Sumikai: Mobbing und Homophobie spielen in Whispering Blue eine große Rolle. Keine einfachen Themen. Wie seid ihr an diese herangegangen?

MICHI: Mir war es wichtig zu zeigen, dass Homofeindlichkeit wie auch andere Formen von Diskriminierung wie ein Virus sind, der sich immer weiter fortpflanzt. Wenn du in einem Umfeld aufwächst, das ein diskriminierendes Weltbild hat, ist es sehr wahrscheinlich, dass du dieses Weltbild selbst einnimmst. Das ist wie ein Teufelskreis und da auszubrechen, ist echt schwierig. Da sind auch viele eigene Erfahrungen eingeflossen. Der Umzug nach Berlin hat mir erst spät die Augen geöffnet, in was für einem kaputten Kleinstadtumfeld ich meine ganze Jugend gesteckt hatte. Rückblickend ist es echt erschreckend, was einem früher völlig normal vorkam, weil man es nicht anders kannte.

Sumikai: Nach Fantasy und Action, Comedy, jetzt Boys Love. Gibt es ein Genre, das ihr unbedingt mal ausprobieren möchtet?

MIKA: Aktuell werde ich wohl wieder nach Fantasy und Action zu Comedy zurückwandern. Wobei ich nebenbei noch etwas im SCI-FI-Bereich unterwegs bin. Das Genre Horror hatten Michi und ich auch schon für die Anthologie „DEAD ENDS“ ausprobiert.

MICHI: Ich hab ein Zombiebuch rausgebracht. Damit ist mein Lebenszweck eigentlich erfüllt. 😉

Sumikai: Nachdem Camio eine mehrbändige Reihe war, folgt jetzt ein Einzelband. Habt ihr schon weitere, vielleicht wieder größere, Projekte in Planung?

MIKA: Vielleicht. Aber aktuell ist noch kein größeres Projekt mit einem Verlag in Planung.

Sumikai: Ihr seid beide schon länger in der deutschen Comic-Szene unterwegs. Seit einiger Zeit veröffentlichen die großen Verlage vermehrt Titel deutscher Künstler. Wie beurteilt ihr diese Entwicklung? Gibt es etwas, woran deutsche Verlage noch arbeiten sollten, damit es noch besser für deutsche Künstler läuft?

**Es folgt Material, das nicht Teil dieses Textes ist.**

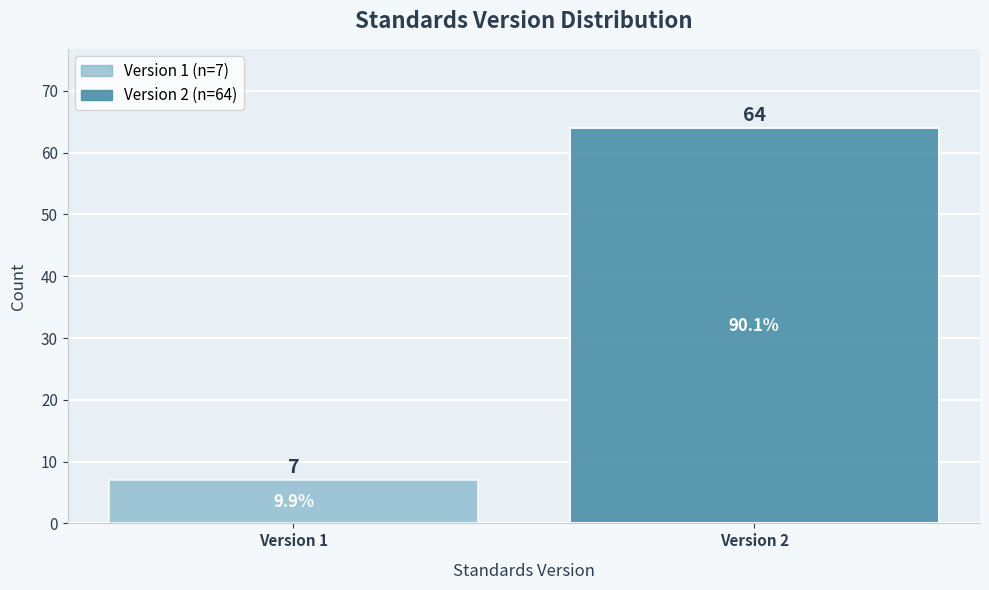

Reading left to right, extract all data points from this chart.

Version 1=7	Version 2=64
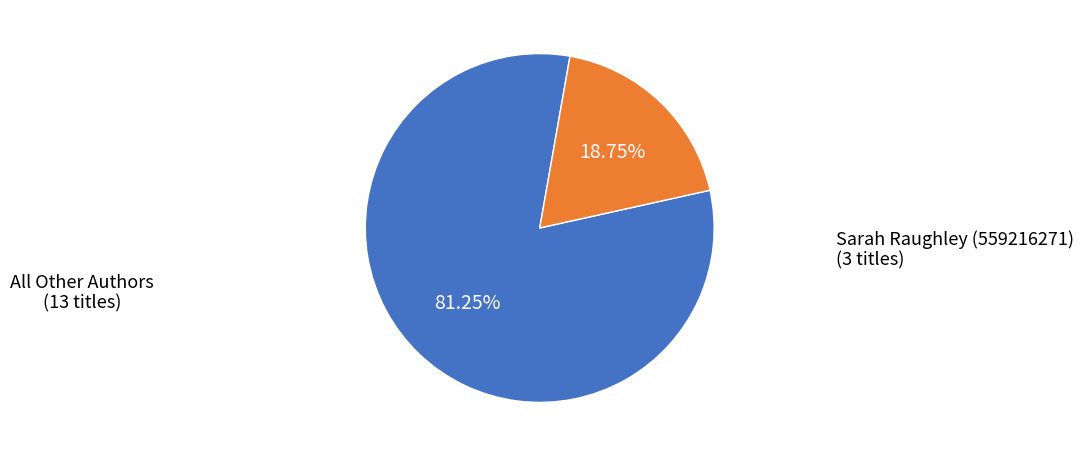

How many segments does this pie chart have?

2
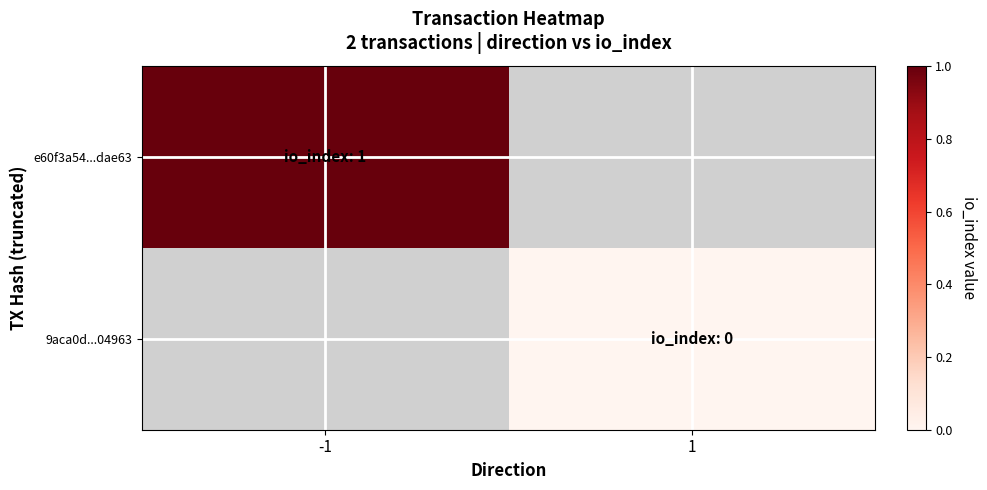

At 1, list the series in order from largest to smallest.

e60f3a54...dae63, 9aca0d...04963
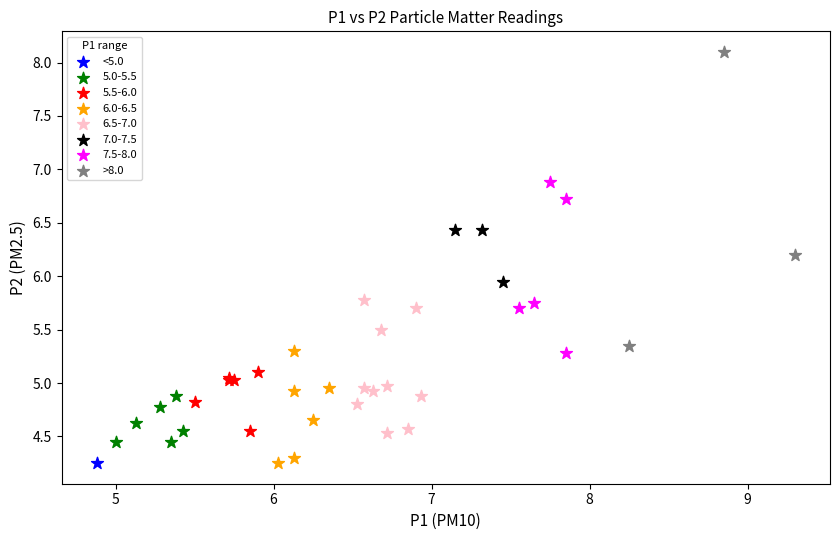

What are all the series names shown in the legend?

<5.0, 5.0-5.5, 5.5-6.0, 6.0-6.5, 6.5-7.0, 7.0-7.5, 7.5-8.0, >8.0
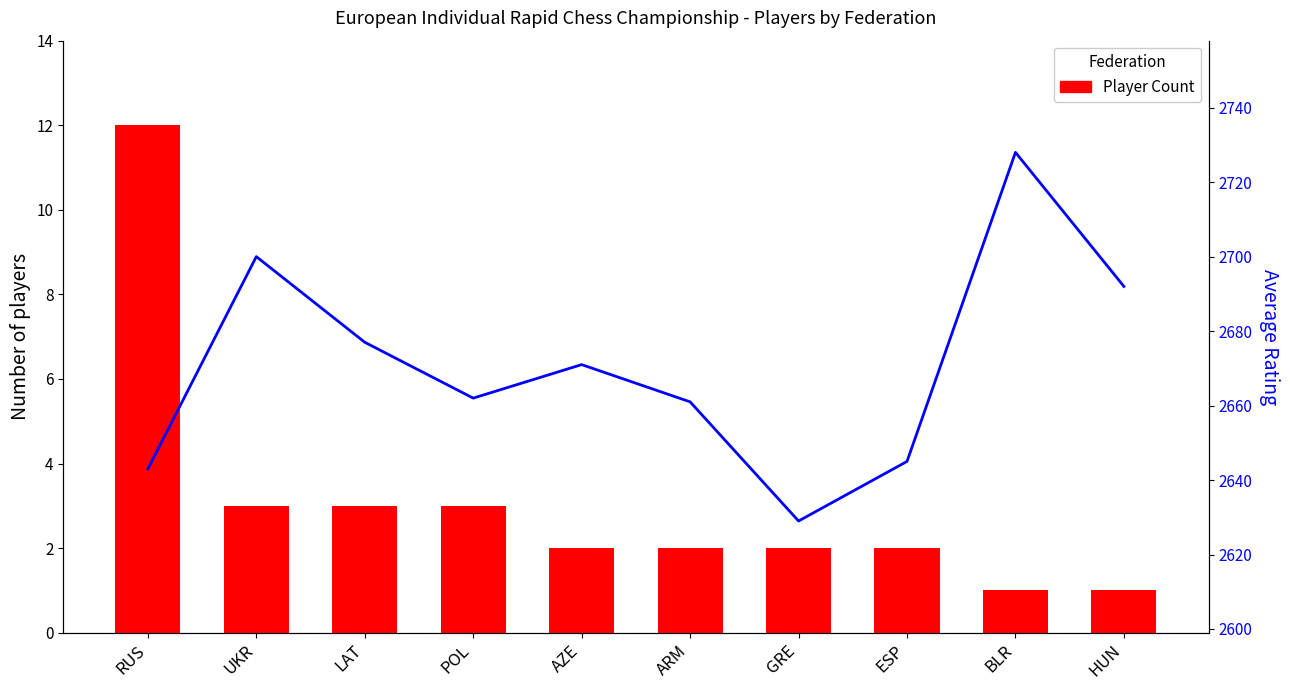

How many values in the Player Count series exceed 2?

4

MICHI: Im Moment geht der Trend wohl eher dahin, dass viele deutsche KünstlerInnen ihre Projekte in Eigenregie veröffentlichen und dann vielleicht später mal Sammelbände zur Zweitverwertung an Verlage geben. Verlage sind für den Erfolg von eigenproduzierten Manga nicht mehr so entscheidend wie früher, was den KünstlerInnen mehr Autonomie gibt. Gleichzeitig gibt es interessante neue Verlage in Deutschland und auch im europäischen Umfeld tut sich einiges. Wird spannend zu sehen, wie sich das weiter entwickelt.

Sumikai bedankt sich bei Marika Herzog und Michel Decomain für das Interview.